Sadece AVM değil barış da yapan bir adama, barış hususunda destek vermek, kendisine yönelik ırkçı nefreti tenkit etmek, kendisine yönelik iç ve dış darbe teşebbüslerini alenen telin etmek, ahlaki, insani, vicdani, islami, vs. bir yükümlülük değil midir?

AVM yapan Kürt bir başbakan olsa, birileri bu adama Kürt olduğu için hakaret etse, ayrıca bu adam ülkedeki iç savaşı bitirmeye çalışıyorsa olsa, o zaman, bunların hiçbirini görmeyip “AVM”yi gören solcuyu takdir mi ederdik tenkit mi? Ve yer miydik böyle bir “solculuğu”?

Bütün “solcu” entelektüellerin barış hususunda sonuna kadar Erdoğan'a destek verdiği bir ülke olsaydık, o zaman belki biz de bu kadar “yalaka” olmak zorunda kalmazdık değil mi?

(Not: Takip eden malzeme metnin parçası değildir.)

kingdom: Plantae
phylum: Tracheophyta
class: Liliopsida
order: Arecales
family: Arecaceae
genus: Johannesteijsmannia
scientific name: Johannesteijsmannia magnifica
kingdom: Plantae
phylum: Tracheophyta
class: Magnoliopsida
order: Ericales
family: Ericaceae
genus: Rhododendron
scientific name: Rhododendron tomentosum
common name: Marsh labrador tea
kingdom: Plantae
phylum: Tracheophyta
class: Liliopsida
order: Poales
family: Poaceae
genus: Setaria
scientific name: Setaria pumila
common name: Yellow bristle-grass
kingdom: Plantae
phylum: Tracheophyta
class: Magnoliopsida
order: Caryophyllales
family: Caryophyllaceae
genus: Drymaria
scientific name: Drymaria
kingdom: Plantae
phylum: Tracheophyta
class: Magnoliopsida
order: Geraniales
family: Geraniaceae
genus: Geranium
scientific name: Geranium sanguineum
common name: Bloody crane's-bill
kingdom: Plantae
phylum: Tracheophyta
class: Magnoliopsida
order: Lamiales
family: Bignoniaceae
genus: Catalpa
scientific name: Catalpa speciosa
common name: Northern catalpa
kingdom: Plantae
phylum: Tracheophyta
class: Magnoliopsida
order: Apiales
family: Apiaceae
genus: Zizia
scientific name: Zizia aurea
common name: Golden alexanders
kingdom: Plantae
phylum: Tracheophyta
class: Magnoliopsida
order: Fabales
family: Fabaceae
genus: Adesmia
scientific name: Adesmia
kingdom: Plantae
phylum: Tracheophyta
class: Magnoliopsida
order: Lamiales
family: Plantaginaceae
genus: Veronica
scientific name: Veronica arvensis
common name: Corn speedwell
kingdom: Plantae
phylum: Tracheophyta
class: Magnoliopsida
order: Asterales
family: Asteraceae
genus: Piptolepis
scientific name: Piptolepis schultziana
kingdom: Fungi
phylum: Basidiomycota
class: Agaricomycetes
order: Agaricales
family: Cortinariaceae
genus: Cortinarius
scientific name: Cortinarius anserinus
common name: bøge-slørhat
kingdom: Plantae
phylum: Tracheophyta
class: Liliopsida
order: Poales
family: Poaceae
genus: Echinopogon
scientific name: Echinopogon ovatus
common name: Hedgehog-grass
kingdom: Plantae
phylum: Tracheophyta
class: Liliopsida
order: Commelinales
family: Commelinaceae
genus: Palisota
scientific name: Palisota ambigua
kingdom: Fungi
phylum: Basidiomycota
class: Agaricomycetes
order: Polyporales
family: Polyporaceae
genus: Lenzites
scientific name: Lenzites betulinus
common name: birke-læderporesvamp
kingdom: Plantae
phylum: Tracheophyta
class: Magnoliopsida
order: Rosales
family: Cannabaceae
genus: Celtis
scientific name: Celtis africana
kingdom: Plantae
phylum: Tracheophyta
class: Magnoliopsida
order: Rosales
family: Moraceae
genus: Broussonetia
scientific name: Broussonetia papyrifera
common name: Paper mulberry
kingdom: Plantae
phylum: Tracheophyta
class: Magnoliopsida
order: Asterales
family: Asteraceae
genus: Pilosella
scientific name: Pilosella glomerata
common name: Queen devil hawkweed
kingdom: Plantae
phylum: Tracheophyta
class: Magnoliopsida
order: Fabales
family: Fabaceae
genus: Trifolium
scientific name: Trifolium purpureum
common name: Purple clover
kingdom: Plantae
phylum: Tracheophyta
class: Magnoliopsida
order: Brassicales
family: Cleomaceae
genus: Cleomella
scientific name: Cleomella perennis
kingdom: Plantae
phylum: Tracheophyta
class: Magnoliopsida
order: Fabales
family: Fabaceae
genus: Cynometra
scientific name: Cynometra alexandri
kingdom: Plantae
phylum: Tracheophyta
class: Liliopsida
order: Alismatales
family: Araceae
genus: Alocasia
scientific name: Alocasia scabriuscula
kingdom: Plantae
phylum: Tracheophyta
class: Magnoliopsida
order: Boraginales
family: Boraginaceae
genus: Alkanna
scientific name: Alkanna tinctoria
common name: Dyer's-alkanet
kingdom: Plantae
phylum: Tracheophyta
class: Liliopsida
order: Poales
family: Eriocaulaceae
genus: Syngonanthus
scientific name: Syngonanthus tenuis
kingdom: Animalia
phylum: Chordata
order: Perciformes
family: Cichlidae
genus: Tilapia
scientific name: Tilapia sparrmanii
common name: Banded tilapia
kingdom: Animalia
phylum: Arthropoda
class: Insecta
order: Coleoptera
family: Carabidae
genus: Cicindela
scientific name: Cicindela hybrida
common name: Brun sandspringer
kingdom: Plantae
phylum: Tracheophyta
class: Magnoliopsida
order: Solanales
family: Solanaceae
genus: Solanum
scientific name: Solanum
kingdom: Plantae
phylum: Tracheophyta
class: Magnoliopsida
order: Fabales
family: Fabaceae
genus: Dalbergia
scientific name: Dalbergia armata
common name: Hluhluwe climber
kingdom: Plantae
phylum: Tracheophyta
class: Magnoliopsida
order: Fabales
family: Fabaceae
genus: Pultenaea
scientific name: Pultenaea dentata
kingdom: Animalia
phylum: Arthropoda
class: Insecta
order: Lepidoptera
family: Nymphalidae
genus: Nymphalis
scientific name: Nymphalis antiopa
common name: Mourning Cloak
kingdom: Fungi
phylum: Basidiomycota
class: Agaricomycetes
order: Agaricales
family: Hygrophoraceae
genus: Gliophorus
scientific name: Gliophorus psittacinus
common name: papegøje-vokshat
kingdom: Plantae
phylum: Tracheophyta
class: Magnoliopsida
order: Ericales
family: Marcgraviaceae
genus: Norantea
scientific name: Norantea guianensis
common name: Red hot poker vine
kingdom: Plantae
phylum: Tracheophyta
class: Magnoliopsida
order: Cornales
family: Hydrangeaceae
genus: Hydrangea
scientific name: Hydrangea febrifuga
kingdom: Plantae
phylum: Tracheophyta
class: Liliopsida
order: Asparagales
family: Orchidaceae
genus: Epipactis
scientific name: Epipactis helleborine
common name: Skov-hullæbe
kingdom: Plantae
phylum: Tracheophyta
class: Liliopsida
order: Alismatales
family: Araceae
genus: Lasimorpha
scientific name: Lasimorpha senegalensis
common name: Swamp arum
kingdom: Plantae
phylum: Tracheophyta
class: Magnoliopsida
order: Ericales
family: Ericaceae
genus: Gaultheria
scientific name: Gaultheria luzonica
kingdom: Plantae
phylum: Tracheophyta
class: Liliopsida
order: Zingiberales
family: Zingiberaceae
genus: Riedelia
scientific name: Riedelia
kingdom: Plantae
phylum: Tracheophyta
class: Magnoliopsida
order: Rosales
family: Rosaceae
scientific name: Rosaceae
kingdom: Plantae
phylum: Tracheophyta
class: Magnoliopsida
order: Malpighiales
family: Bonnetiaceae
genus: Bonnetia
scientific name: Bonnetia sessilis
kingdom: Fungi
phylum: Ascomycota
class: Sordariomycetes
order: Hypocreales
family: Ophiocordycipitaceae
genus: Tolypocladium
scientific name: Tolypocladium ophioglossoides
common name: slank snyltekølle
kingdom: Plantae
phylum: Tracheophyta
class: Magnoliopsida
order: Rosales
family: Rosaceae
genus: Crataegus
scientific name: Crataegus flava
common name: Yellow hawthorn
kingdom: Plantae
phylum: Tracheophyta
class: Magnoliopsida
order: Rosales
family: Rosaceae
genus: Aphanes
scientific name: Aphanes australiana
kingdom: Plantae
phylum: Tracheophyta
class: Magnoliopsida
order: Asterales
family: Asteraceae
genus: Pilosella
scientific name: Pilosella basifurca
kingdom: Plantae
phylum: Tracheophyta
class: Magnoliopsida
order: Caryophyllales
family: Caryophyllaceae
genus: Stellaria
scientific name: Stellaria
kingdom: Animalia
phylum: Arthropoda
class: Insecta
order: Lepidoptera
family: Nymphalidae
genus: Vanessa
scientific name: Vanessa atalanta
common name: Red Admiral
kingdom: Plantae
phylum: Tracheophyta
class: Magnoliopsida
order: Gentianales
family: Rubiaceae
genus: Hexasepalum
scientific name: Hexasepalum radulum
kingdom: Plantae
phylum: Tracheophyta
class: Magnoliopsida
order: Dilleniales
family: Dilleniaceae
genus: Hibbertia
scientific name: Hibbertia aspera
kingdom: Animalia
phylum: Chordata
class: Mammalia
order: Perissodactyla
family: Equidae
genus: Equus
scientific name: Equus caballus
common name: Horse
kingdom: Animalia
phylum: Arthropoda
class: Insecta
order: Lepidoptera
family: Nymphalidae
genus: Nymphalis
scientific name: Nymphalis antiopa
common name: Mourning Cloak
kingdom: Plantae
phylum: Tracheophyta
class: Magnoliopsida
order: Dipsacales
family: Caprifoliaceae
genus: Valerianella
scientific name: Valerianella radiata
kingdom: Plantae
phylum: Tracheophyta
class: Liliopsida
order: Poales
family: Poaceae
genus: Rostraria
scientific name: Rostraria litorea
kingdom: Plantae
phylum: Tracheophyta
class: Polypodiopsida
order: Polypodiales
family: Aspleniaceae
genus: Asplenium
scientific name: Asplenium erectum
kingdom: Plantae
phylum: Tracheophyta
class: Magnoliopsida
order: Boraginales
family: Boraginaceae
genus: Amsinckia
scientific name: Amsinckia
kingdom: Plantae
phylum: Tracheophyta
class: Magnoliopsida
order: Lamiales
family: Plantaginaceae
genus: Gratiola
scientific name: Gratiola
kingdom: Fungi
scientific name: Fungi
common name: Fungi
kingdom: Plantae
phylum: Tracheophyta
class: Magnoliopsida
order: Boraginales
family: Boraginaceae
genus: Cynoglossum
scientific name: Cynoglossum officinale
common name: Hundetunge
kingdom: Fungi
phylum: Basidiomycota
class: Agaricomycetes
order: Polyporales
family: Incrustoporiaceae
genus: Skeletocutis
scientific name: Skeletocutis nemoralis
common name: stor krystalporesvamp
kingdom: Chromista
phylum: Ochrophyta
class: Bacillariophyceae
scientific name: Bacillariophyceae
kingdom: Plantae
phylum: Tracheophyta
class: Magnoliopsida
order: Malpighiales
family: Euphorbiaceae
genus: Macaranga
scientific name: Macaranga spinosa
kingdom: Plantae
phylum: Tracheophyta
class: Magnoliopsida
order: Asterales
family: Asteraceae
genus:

Kendimi anlatmaktan nefret ederim. Hele buna mecbur edilirsem, daha çok nefret ederim. Yine de şunu belirtmeme izin verin: kendi adıma, AKP konusunda, din vs. konusunda, içerisinde yer aldığım tek mecra olan Birikim dergisinde yılıp çizilenlerden, bu derginin majör figürlerinin epeydir sürdürdüğü ve hiç onaylamadığım çizginin karşısında farklı şeyler söylemeye çalıştım. Fakat belirteyim, bunu Birikim dergisinde yapabildim ve İletişim Yayınları tarafından yayınlanan kitabımda. Sadece Gezi Olayı konusunda yazdıklarıma bakılırsa, neyi kasteddiğim daha iyi anlaşılacaktır. O yüzden Türk solu filan gibi genellemeleri ihtiyatla yapmak, yapıldığında da ihtiyatla karşılamak gerekir. Size de bunu öneririm.”

Ne diyeyim? Allah Türkiye “sol”u içinde Ahmet Çiğdem gibi hocaların sayısını arttırsın. Amin!